*** Data to process
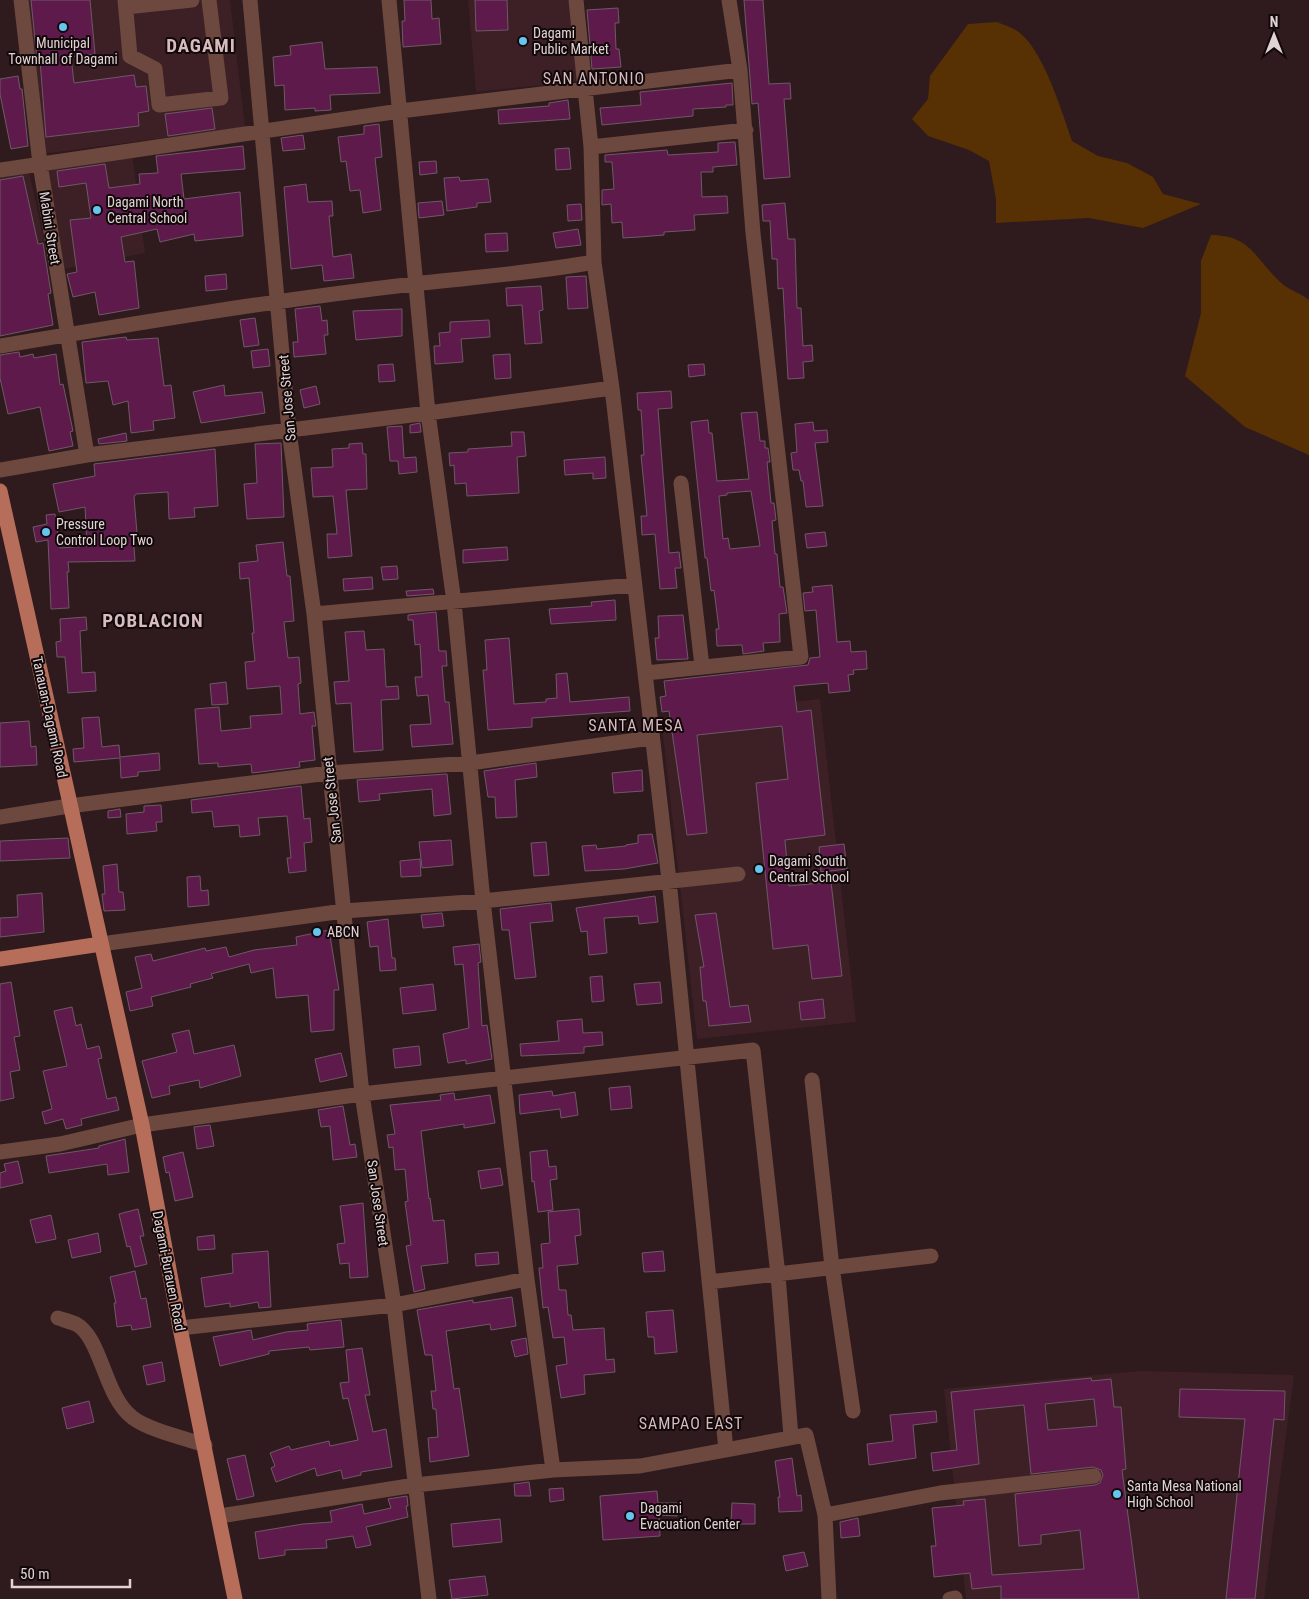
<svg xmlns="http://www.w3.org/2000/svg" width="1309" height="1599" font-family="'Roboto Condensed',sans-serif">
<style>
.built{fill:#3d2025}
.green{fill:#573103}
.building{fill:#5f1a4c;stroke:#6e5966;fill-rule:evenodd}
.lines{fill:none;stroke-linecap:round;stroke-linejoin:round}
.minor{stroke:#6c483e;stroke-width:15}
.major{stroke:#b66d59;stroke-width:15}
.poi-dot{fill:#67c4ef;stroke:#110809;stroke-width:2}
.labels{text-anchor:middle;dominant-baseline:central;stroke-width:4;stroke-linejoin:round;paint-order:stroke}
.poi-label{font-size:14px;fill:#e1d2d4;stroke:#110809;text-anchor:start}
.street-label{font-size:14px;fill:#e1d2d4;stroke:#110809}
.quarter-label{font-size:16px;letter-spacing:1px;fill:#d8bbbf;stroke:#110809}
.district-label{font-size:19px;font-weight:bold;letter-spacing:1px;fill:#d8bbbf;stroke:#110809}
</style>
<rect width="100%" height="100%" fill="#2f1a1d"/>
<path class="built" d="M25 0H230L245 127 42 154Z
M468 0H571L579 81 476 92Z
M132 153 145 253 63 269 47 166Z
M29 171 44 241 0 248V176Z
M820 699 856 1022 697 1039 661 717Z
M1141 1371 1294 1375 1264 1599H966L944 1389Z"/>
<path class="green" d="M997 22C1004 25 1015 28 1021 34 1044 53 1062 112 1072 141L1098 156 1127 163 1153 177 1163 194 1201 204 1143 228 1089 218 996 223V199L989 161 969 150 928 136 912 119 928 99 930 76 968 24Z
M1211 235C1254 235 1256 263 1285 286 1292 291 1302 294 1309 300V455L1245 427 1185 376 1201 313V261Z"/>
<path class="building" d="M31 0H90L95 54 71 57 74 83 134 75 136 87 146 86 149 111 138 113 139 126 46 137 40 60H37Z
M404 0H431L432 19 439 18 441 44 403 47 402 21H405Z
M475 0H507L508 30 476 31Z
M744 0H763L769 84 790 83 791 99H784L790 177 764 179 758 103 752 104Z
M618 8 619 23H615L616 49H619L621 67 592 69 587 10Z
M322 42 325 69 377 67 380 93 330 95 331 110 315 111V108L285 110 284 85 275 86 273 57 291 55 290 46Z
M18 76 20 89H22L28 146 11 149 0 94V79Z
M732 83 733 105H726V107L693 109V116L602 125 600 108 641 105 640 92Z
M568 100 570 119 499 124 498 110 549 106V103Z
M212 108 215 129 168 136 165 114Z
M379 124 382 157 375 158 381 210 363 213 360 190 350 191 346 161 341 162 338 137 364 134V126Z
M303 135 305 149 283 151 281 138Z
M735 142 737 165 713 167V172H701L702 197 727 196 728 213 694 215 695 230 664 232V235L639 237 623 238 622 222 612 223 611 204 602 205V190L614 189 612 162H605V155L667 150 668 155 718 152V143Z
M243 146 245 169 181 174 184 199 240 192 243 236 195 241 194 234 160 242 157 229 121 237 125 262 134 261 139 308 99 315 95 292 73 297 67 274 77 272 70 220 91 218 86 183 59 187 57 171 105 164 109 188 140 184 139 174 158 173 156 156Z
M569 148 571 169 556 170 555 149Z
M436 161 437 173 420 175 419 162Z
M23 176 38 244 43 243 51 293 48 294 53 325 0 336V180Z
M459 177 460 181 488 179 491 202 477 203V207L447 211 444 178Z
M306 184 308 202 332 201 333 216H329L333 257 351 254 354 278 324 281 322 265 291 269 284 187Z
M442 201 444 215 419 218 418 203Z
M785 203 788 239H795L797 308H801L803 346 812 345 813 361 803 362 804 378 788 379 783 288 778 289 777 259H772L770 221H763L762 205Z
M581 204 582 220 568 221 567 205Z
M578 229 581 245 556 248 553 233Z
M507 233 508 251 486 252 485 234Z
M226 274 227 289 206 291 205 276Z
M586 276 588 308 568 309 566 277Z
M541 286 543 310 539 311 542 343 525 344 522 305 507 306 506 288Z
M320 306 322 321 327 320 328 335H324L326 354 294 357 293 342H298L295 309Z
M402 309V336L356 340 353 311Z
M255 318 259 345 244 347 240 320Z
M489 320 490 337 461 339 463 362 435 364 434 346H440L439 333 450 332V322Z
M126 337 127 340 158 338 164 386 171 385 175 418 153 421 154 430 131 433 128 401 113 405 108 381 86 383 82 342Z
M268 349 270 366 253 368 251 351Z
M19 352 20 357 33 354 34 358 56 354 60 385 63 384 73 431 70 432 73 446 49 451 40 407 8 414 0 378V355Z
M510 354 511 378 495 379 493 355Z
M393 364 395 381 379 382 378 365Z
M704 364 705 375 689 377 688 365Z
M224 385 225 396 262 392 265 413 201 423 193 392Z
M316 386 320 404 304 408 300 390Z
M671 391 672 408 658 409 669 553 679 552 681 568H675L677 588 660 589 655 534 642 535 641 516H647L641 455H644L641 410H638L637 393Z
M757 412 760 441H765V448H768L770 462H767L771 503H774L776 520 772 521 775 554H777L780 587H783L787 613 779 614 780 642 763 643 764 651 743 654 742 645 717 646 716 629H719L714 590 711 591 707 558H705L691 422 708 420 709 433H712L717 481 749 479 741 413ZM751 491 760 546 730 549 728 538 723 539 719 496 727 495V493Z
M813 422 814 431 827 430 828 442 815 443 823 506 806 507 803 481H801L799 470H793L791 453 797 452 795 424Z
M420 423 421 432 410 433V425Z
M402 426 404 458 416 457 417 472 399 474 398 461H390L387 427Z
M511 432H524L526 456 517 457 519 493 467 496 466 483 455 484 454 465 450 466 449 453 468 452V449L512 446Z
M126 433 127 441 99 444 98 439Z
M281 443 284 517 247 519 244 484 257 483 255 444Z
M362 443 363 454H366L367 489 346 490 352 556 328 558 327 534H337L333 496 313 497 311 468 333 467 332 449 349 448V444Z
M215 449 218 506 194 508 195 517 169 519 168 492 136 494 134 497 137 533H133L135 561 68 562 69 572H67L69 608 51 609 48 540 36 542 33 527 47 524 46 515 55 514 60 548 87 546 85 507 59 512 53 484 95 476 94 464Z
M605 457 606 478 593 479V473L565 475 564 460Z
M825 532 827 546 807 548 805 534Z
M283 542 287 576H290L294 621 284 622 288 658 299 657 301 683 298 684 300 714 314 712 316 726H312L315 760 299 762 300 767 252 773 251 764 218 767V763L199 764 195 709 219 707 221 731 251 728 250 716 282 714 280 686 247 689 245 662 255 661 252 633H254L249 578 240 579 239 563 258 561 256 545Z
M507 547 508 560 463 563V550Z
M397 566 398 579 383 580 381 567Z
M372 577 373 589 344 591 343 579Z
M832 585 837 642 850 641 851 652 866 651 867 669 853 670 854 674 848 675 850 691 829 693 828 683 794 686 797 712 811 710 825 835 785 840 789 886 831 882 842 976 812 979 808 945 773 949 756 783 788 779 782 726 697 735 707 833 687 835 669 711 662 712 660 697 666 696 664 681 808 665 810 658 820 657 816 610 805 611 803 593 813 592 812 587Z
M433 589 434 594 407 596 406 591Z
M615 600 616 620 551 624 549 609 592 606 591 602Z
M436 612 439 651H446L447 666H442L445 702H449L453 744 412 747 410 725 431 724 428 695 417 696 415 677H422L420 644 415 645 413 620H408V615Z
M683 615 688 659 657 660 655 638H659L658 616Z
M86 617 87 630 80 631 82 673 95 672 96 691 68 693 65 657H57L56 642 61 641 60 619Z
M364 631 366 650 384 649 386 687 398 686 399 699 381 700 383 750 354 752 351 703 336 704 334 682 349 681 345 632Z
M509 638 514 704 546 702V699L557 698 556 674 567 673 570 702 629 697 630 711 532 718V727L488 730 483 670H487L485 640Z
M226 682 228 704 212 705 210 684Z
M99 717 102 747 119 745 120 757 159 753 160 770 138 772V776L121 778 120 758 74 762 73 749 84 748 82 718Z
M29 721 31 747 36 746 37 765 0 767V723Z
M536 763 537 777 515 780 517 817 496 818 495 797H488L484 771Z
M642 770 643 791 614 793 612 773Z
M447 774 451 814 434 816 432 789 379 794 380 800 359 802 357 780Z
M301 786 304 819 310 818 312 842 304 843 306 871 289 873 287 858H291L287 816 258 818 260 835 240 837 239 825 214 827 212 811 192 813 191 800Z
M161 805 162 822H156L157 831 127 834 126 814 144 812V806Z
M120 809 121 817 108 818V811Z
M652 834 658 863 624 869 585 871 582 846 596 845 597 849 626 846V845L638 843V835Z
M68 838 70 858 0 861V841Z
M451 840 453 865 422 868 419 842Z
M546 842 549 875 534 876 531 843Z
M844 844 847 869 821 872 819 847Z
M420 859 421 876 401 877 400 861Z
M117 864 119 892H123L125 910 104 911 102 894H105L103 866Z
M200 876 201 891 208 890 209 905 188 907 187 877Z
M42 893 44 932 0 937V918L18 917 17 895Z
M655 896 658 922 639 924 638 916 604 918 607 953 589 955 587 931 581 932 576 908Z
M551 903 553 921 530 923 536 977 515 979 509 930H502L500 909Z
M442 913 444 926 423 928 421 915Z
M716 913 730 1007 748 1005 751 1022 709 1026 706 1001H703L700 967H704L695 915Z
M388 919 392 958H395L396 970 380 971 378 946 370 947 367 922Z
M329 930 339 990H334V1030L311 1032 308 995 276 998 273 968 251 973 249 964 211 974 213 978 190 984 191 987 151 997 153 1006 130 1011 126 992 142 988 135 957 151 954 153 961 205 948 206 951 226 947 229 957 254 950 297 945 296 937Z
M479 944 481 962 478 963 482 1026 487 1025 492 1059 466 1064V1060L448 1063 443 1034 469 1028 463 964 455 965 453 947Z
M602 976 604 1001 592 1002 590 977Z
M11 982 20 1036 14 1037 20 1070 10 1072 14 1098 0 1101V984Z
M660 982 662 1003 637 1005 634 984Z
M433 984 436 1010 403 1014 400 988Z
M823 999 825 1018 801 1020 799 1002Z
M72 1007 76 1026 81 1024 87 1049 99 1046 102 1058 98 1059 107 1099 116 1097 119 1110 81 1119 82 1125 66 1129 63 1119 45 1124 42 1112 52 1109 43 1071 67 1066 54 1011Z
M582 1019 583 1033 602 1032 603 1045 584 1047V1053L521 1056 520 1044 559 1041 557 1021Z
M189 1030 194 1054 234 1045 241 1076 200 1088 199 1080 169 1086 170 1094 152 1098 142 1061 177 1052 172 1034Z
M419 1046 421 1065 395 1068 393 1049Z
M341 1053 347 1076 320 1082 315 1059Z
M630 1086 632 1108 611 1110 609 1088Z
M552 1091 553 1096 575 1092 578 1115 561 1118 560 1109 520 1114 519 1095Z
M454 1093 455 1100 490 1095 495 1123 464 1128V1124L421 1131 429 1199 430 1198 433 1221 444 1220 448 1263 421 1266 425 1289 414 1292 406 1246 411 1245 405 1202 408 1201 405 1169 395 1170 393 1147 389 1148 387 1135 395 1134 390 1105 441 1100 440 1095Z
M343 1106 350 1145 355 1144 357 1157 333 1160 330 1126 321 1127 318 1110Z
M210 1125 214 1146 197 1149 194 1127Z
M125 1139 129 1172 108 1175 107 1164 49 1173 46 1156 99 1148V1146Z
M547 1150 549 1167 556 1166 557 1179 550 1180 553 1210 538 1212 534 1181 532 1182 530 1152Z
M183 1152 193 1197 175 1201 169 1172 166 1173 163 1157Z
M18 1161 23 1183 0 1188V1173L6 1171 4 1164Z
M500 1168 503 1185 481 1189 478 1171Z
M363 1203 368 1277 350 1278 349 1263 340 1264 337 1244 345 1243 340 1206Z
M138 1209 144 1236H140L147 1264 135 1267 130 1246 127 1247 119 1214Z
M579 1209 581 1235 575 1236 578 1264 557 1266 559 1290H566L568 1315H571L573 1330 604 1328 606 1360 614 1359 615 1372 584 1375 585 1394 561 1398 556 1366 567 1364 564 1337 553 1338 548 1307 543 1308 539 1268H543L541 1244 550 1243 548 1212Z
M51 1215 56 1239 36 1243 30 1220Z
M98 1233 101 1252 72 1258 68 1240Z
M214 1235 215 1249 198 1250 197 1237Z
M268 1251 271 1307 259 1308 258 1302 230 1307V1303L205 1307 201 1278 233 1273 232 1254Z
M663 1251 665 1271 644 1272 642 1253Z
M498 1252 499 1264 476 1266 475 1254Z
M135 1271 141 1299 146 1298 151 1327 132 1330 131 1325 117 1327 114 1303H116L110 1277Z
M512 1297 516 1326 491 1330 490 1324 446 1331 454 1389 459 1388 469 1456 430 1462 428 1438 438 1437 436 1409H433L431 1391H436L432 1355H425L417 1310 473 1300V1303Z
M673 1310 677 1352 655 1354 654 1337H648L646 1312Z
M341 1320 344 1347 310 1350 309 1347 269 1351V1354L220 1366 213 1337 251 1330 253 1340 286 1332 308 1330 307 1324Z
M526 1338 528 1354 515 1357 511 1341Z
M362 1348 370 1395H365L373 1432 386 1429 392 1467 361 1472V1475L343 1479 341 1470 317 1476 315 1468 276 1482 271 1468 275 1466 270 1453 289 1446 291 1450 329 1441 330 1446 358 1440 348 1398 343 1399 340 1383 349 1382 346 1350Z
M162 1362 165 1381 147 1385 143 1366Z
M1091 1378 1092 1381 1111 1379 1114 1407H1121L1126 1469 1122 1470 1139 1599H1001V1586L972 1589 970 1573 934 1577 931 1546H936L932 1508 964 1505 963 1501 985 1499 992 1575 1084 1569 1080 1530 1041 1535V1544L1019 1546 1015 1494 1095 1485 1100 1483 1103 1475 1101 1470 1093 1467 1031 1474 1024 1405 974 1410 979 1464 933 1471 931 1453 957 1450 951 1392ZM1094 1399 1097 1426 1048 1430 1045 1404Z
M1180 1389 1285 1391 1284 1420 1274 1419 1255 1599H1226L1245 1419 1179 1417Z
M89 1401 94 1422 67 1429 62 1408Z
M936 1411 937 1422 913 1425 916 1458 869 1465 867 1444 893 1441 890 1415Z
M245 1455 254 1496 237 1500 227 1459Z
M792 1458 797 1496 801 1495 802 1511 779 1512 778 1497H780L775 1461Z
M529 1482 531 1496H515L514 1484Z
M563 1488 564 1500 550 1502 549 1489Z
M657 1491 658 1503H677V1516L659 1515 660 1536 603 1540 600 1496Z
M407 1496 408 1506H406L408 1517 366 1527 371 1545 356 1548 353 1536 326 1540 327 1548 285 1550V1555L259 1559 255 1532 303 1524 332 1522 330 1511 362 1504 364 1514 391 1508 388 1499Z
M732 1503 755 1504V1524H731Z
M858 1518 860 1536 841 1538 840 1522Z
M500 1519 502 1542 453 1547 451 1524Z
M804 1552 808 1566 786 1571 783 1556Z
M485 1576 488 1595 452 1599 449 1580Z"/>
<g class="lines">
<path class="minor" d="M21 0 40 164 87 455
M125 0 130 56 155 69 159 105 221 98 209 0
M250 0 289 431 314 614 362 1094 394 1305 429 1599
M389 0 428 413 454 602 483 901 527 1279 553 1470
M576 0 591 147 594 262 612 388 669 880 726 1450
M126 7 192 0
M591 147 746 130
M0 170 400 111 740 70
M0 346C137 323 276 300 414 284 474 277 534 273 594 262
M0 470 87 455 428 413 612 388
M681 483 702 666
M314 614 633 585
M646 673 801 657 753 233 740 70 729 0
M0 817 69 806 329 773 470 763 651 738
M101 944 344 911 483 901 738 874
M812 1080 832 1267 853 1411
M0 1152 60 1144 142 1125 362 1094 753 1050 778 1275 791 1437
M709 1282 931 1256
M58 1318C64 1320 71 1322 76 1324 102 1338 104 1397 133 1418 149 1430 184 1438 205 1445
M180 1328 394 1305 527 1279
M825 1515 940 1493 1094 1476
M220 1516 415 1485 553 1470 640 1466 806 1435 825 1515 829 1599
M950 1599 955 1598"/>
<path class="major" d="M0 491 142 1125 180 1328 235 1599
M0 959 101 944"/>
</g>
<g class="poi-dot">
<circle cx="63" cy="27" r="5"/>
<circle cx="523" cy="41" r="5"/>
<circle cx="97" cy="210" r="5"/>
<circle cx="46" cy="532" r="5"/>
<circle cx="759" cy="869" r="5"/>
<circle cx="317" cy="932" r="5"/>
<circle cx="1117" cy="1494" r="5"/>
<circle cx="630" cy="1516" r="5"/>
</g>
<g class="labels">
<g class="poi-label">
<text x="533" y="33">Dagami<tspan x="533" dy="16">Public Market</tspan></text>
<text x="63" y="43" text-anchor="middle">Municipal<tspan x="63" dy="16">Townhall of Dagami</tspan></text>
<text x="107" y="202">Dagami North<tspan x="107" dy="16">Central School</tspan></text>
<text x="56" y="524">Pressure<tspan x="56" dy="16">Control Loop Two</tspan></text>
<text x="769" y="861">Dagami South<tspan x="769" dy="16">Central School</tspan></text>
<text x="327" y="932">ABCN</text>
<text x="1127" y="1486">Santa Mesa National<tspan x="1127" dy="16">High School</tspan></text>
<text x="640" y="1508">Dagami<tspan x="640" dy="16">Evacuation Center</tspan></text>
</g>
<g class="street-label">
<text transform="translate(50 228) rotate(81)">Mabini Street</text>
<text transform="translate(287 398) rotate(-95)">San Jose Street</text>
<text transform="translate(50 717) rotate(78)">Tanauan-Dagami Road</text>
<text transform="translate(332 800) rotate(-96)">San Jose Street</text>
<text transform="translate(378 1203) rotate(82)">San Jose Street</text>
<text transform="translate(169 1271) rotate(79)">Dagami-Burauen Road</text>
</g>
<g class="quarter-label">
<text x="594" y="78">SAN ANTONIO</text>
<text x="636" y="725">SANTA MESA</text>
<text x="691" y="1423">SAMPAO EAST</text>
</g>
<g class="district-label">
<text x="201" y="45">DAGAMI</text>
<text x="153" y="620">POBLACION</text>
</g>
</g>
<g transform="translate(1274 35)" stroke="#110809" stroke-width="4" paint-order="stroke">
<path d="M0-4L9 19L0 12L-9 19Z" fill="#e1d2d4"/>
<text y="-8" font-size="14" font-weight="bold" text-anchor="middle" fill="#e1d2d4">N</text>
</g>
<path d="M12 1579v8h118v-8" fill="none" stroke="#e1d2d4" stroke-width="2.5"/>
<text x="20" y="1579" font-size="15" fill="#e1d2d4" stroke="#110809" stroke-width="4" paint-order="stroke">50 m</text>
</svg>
******
*Your task*
From the data above, copy every line where "linejoin" appears.

*Output for this task*
.lines{fill:none;stroke-linecap:round;stroke-linejoin:round}
.labels{text-anchor:middle;dominant-baseline:central;stroke-width:4;stroke-linejoin:round;paint-order:stroke}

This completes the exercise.